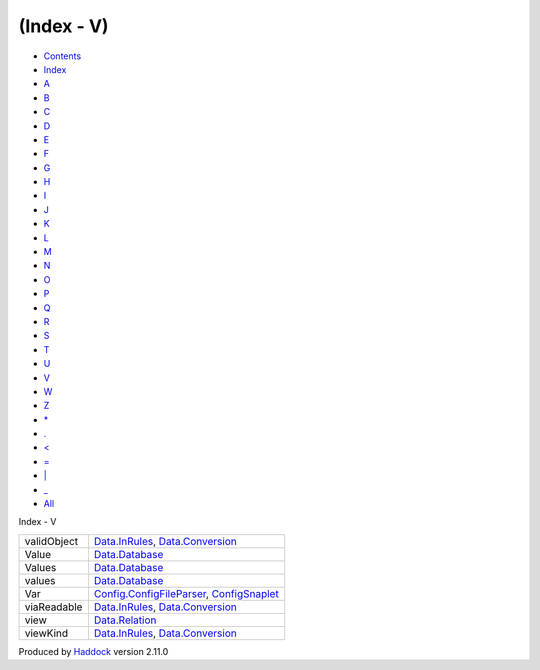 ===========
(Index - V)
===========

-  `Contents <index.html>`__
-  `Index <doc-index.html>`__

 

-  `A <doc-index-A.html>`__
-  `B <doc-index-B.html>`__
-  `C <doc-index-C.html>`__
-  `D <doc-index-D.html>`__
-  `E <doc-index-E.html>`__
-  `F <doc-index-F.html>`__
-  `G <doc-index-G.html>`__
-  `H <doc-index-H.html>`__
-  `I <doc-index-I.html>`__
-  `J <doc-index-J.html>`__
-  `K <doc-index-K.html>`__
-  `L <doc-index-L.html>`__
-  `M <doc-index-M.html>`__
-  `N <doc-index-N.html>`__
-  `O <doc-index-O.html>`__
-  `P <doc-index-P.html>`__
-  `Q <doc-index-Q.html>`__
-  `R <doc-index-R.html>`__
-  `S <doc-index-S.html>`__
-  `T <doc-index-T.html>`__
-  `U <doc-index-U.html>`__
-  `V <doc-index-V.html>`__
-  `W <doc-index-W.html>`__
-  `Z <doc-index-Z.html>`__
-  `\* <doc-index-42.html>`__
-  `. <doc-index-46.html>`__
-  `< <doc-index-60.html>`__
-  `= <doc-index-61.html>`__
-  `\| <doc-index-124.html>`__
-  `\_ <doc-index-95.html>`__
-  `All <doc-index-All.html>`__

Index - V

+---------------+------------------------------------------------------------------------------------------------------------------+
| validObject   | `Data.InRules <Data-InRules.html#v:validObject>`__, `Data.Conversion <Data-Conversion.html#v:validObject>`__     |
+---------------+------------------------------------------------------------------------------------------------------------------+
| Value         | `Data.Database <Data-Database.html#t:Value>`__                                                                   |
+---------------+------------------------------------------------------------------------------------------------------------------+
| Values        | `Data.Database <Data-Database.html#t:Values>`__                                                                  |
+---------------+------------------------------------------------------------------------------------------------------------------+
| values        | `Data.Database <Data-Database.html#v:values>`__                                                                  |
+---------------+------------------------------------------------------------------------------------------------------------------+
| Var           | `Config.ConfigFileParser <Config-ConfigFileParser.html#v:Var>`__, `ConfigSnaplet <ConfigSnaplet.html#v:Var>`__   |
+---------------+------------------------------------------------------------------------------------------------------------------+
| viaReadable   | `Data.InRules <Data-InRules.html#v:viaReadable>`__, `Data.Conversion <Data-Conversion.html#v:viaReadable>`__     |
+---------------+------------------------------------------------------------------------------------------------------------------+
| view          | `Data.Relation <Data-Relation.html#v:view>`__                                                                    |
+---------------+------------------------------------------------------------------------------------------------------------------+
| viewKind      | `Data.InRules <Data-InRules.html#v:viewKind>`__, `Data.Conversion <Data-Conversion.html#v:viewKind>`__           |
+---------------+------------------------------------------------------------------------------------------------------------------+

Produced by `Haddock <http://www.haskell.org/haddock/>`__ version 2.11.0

═══

--- Job ---
Using the listing above, show every line that includes the string "Data".

--- Output of the exercise ---
| validObject   | `Data.InRules <Data-InRules.html#v:validObject>`__, `Data.Conversion <Data-Conversion.html#v:validObject>`__     |
| Value         | `Data.Database <Data-Database.html#t:Value>`__                                                                   |
| Values        | `Data.Database <Data-Database.html#t:Values>`__                                                                  |
| values        | `Data.Database <Data-Database.html#v:values>`__                                                                  |
| viaReadable   | `Data.InRules <Data-InRules.html#v:viaReadable>`__, `Data.Conversion <Data-Conversion.html#v:viaReadable>`__     |
| view          | `Data.Relation <Data-Relation.html#v:view>`__                                                                    |
| viewKind      | `Data.InRules <Data-InRules.html#v:viewKind>`__, `Data.Conversion <Data-Conversion.html#v:viewKind>`__           |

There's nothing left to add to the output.